Enfin, l’Espagne n’est pas en reste. Les dernières élections législatives ont eu lieu en juillet 2023. Le chef du gouvernement, le socialiste Pedro Sanchez, a certes gardé son poste, mais sans majorité parlementaire. Le cabinet dépend notamment du bon vouloir des quelques députés indépendantistes catalans. Et aucun nouveau budget n’a pu être voté depuis l’adoption, fin 2022, du budget pour 2023. C’est ce dernier, voté par la Chambre précédente, qui est ainsi reconduit d’année en année…
Dernier exemple de guérilla parlementaire : le traité d’amitié franco-espagnol, signé il y a deux ans et demi, vient d’être rejeté par les députés. Il n’est pas certain, dans ces conditions, que M. Sanchez tienne jusqu’à la prochaine échéance, en 2027.
Deux points communs
Conclusion : des six pays de l’UE ayant le plus fort PIB, seule l’Italie semble faire exception avec une certaine stabilité politique. Pour les cinq autres – et pour beaucoup de plus petits pays au sein des Vingt-sept – la crise rôde ou fait rage. Avec deux point communs, malgré la grande diversité des histoires et des cultures politiques.
Le premier tient au mécontentement d’une majorité des citoyens, dans chacun des pays, face aux choix économiques, sociaux et budgétaires des gouvernements en place. Les gouvernements en question tentent de mettre en œuvre la gouvernance économique qu’ils ont décidée au niveau européen, et dont la Commission européenne constitue le chef d’orchestre. A cet égard, l’existence de la monnaie unique constitue une contrainte permanente s’exerçant face aux peuples concernés.
Le second point commun est politico-arithmétique. Quasiment partout ont émergé des forces qualifiées de « populistes » ou d’« extrême droite ». Celles-ci ont bâti leur ascension sur un discours « anti-Bruxelles », alors que les grands partis traditionnels ont tous fait allégeance au principe de l’intégration européenne, une fidélité qui leur a coûté cher électoralement.

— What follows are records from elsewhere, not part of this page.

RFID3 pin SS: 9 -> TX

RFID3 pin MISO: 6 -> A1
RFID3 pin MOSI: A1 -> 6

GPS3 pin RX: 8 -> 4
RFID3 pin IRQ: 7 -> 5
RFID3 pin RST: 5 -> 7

On peut franchement douter de la sincérité du Rassemblement national, du PVV ou de l’AfD lorsque ces partis ont mis en avant leur « euroscepticisme ». Mais force est de constater que cette posture, bien qu’illusoire, a fonctionné et convaincu de nombreux électeurs.

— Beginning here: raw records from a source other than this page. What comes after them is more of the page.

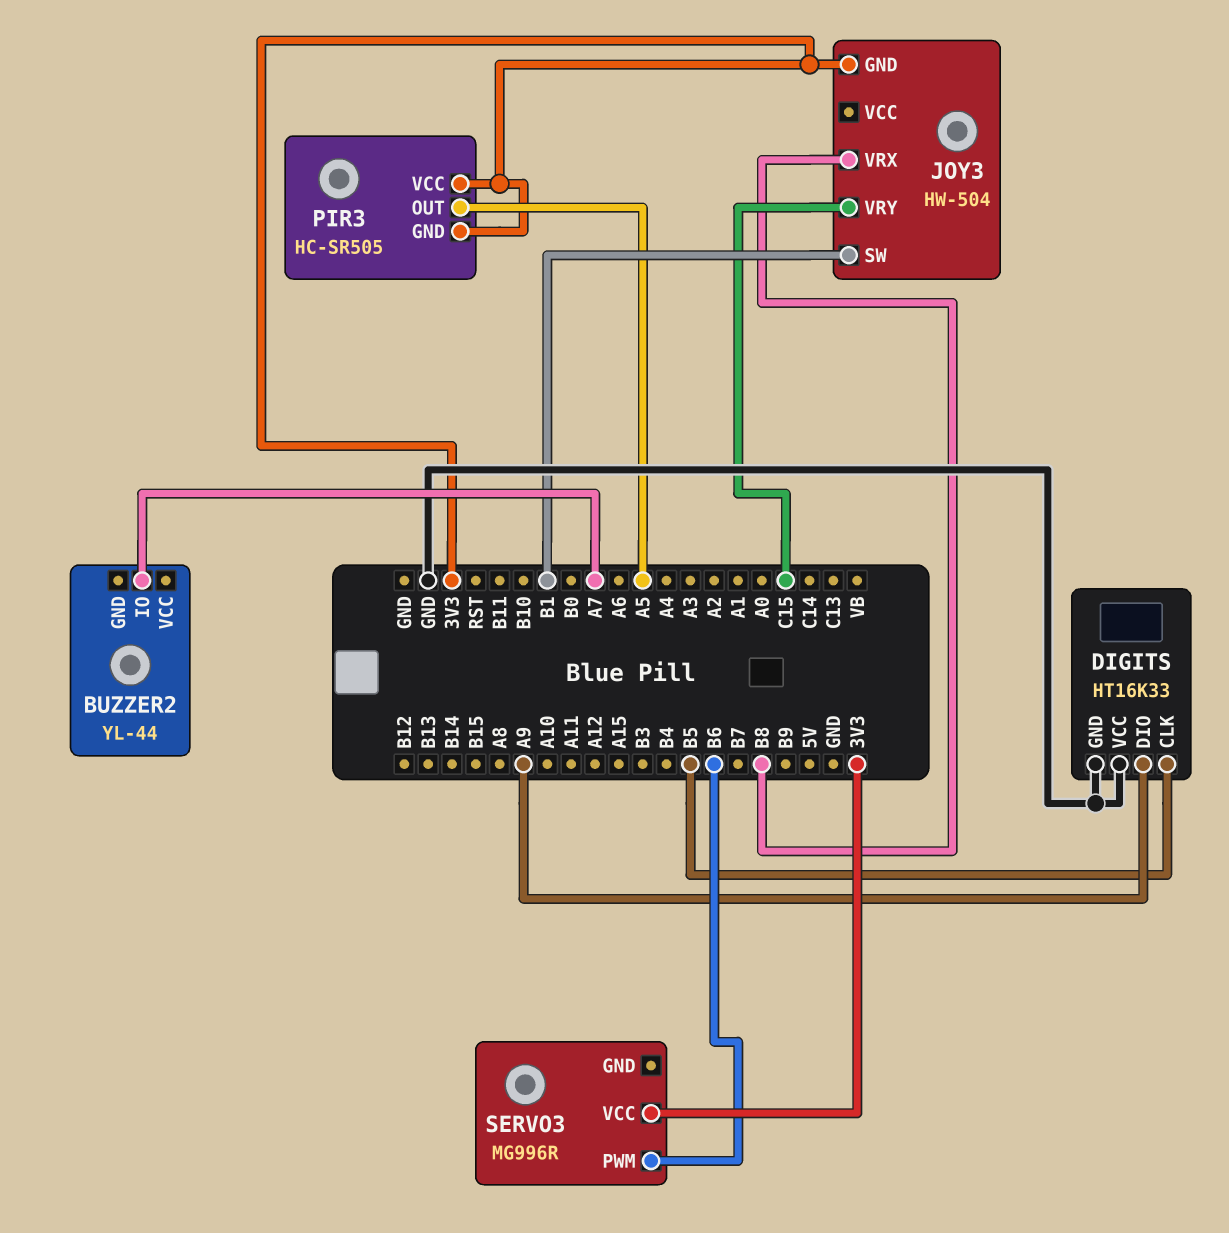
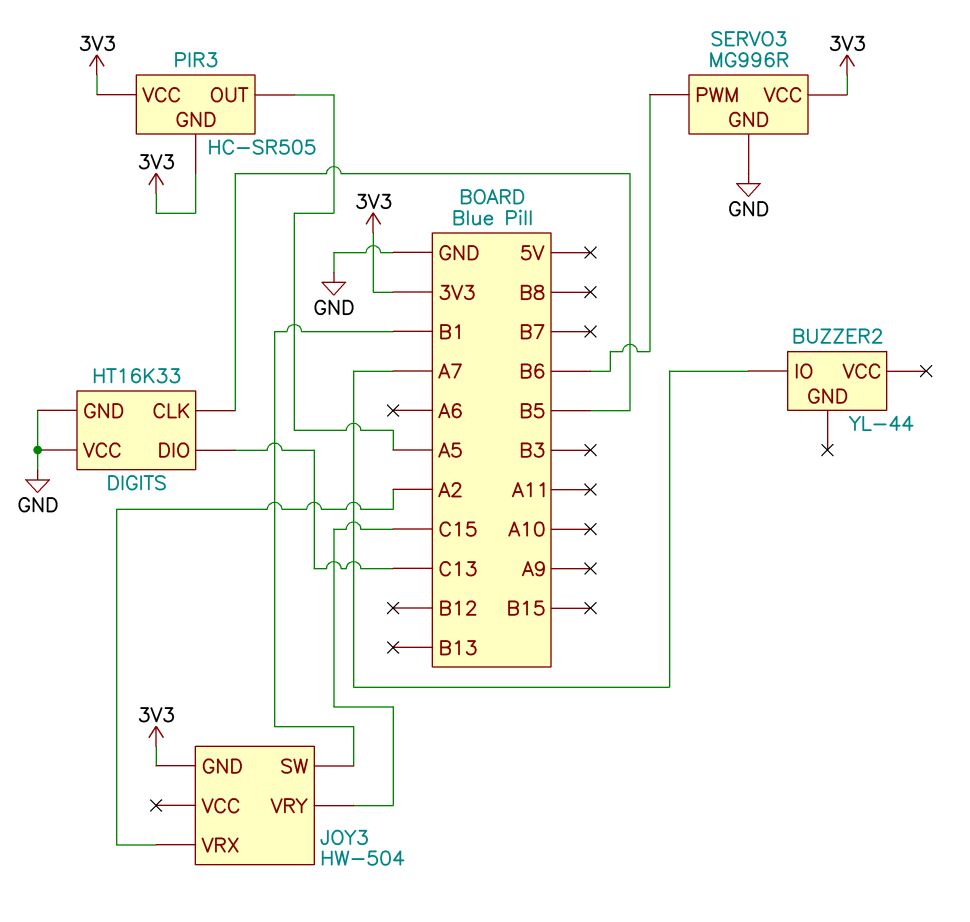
DIGITS pin DIO: A9 -> C13
JOY3 pin VRX: B8 -> A2
SERVO3 pin GND: none -> GND

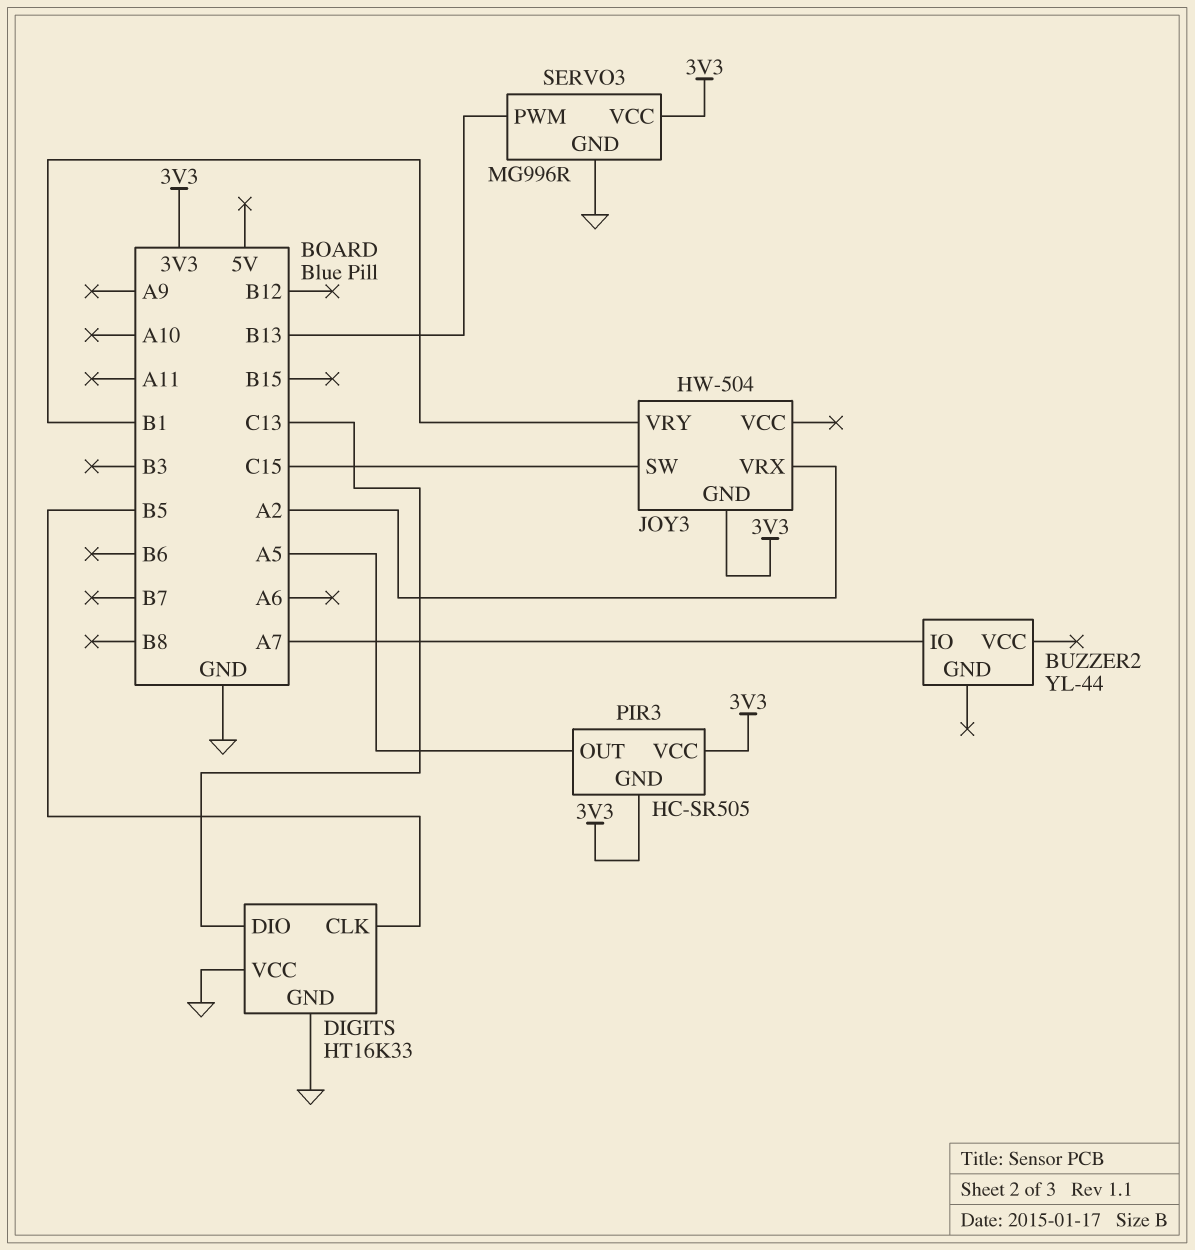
JOY3 pin SW: B1 -> C15
JOY3 pin VRY: C15 -> B1
SERVO3 pin PWM: B6 -> B13

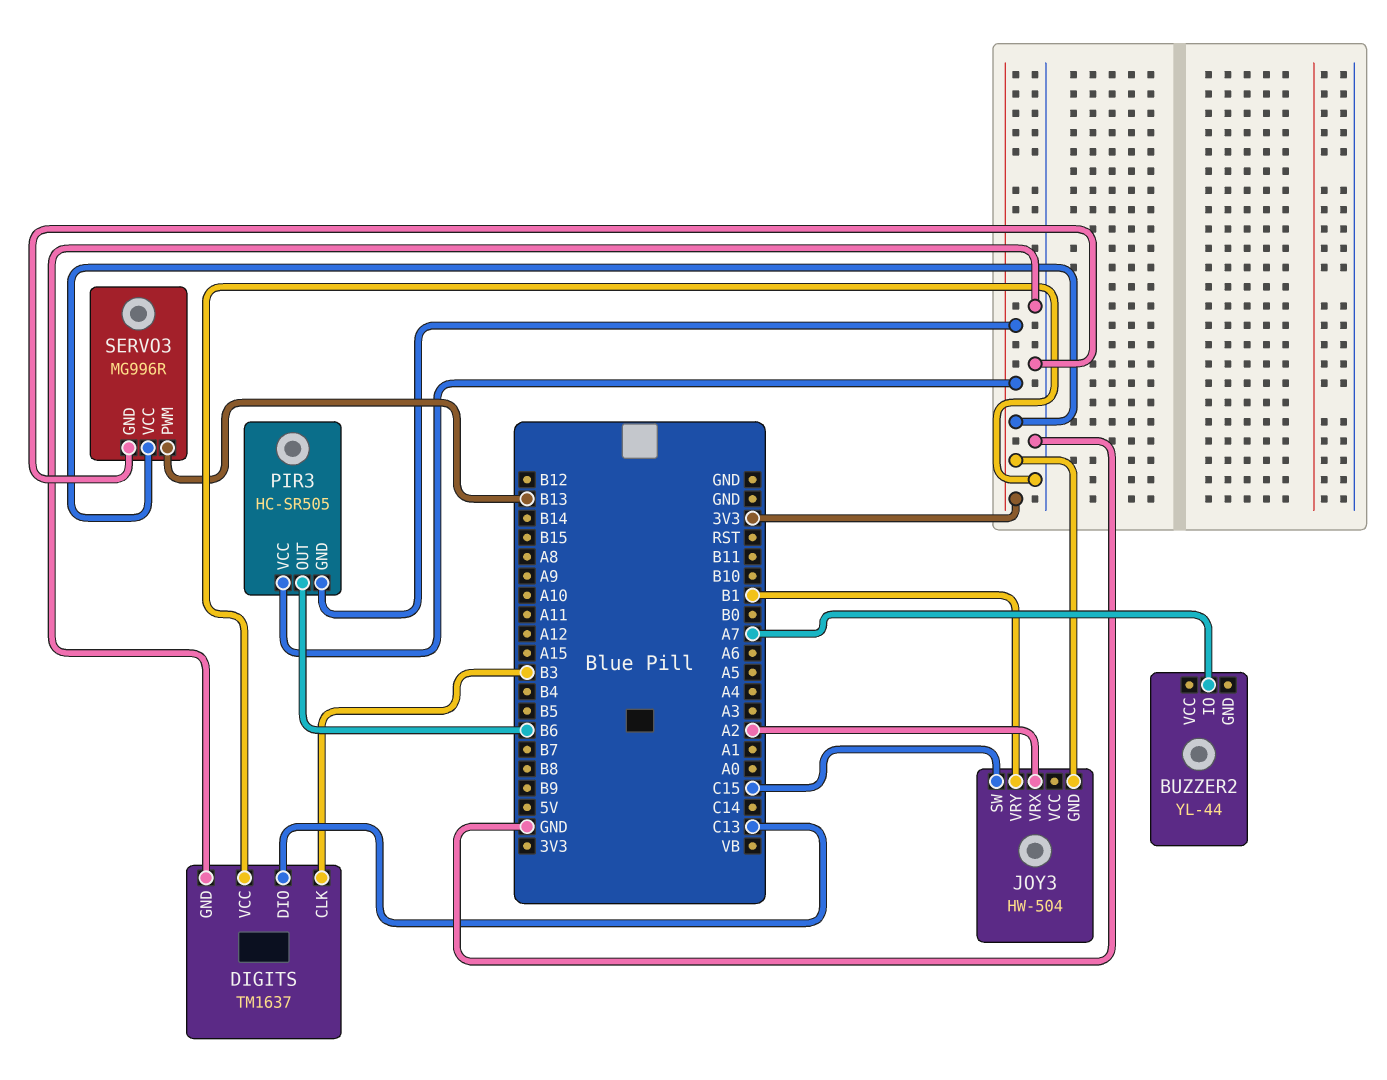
DIGITS: HT16K33 -> TM1637
DIGITS pin CLK: B5 -> B3
PIR3 pin OUT: A5 -> B6

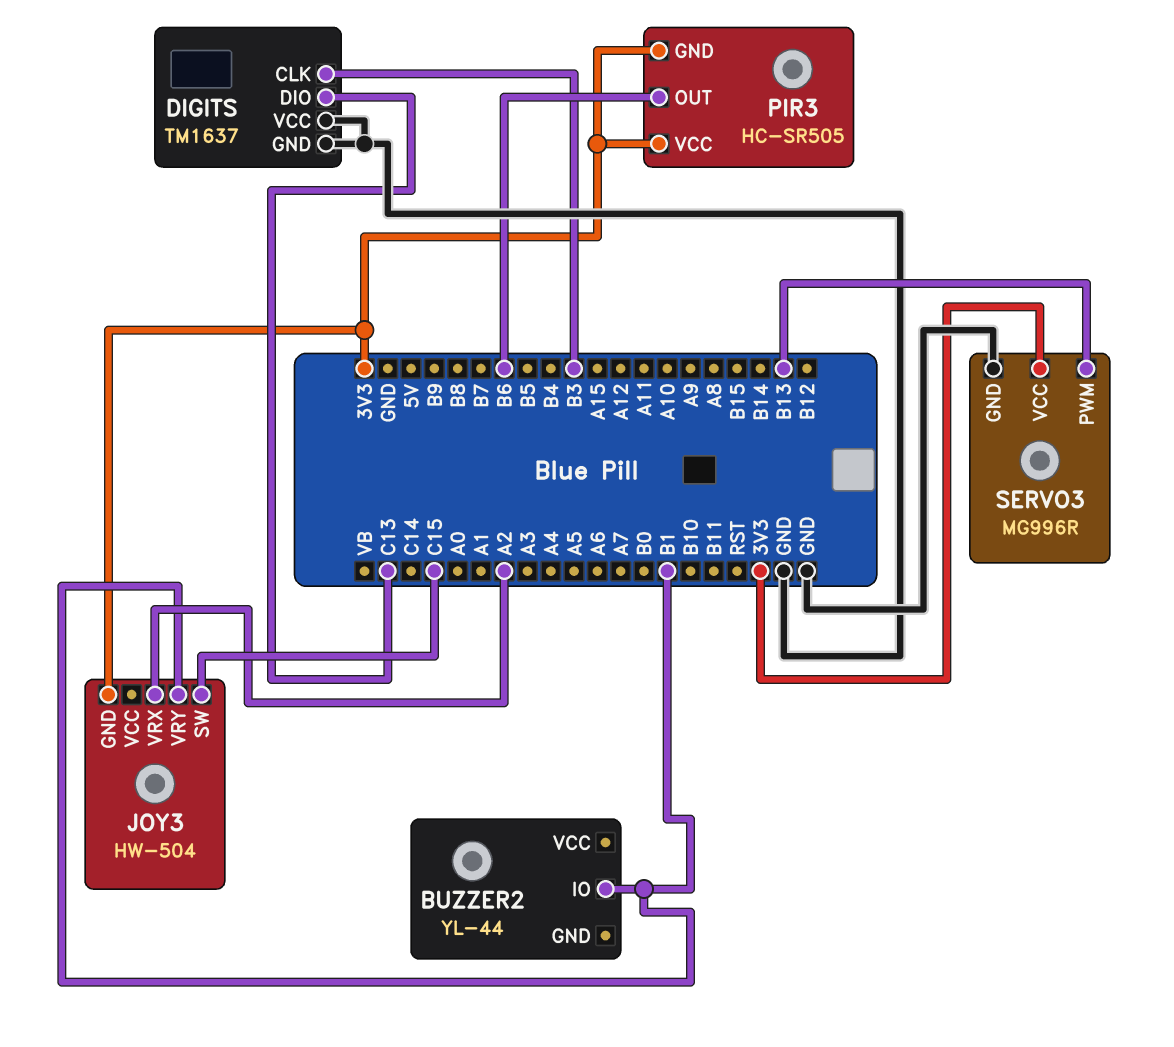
BUZZER2 pin IO: A7 -> B1

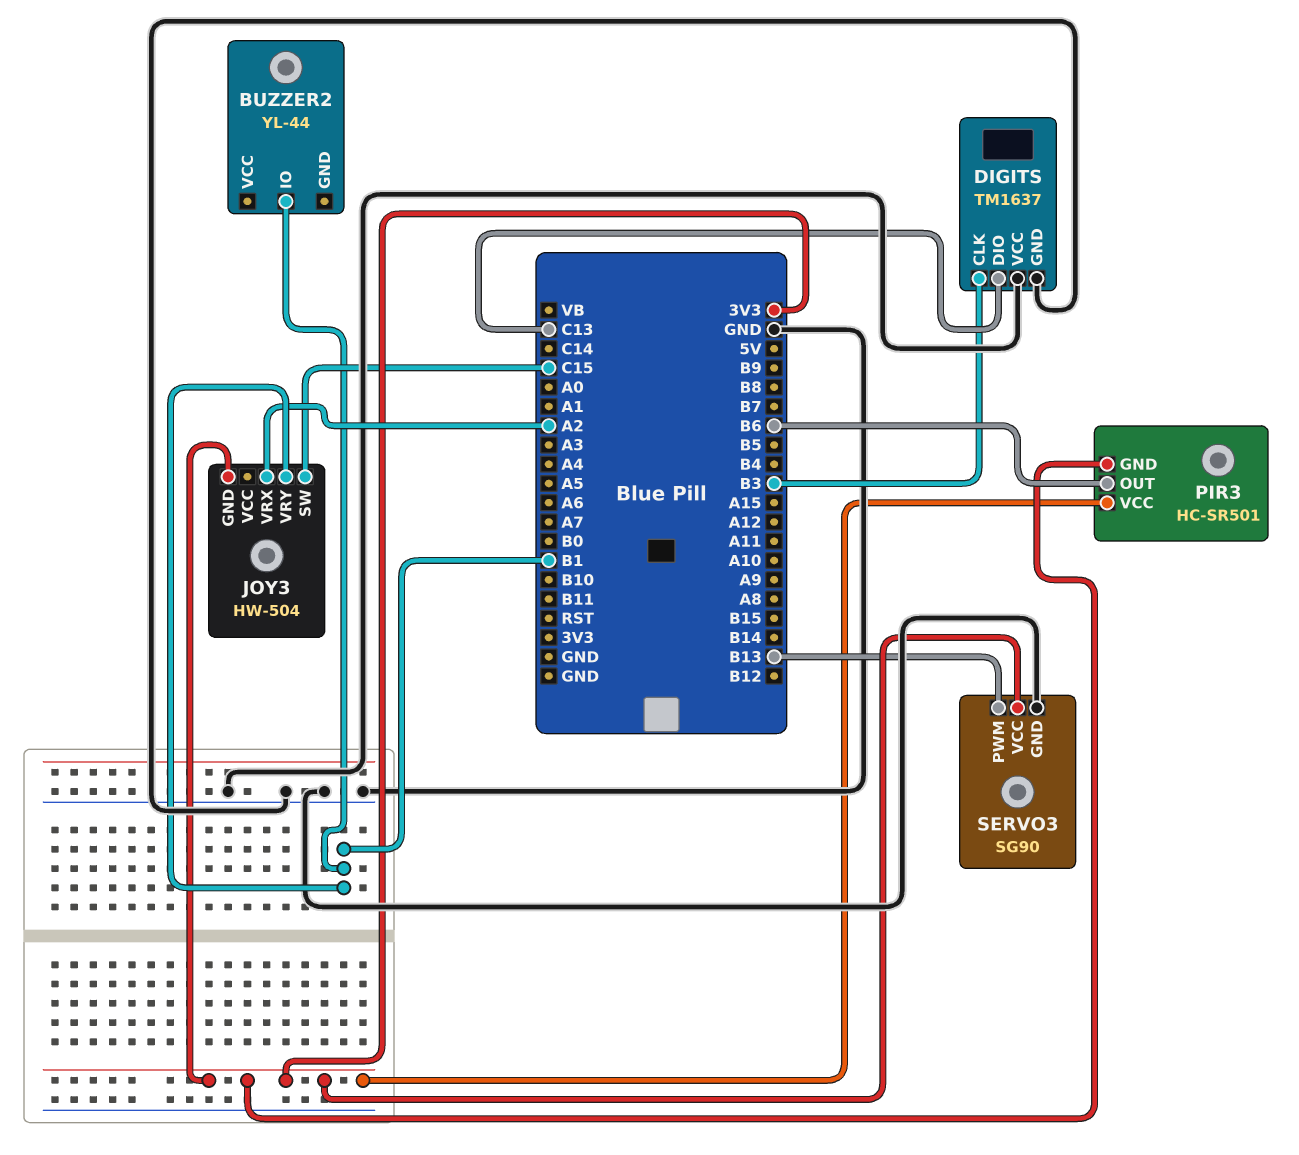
PIR3: HC-SR505 -> HC-SR501
SERVO3: MG996R -> SG90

Conséquence : les partis traditionnels, dont nombre d’élus ont été battus par des candidats auto-proclamés « anti-système », ne disposent plus de l’assise parlementaire sur laquelle ils pouvaient s’appuyer auparavant. Et comme lesdits partis traditionnels (hors l’Italie) ont juré « ne jamais s’allier avec l’extrême droite », ou bien aucune majorité arithmétique n’est atteignable (France, Pays-Bas, Espagne) ; ou bien la coalition gouvernementale est contradictoire et brinquebalante (Allemagne).
Qu’on se place du point de vue économique ou politique, une des sources principales de la montée en puissance des crises que connaissent de plus en plus d’Etats membres est donc bien à chercher du côté de Bruxelles.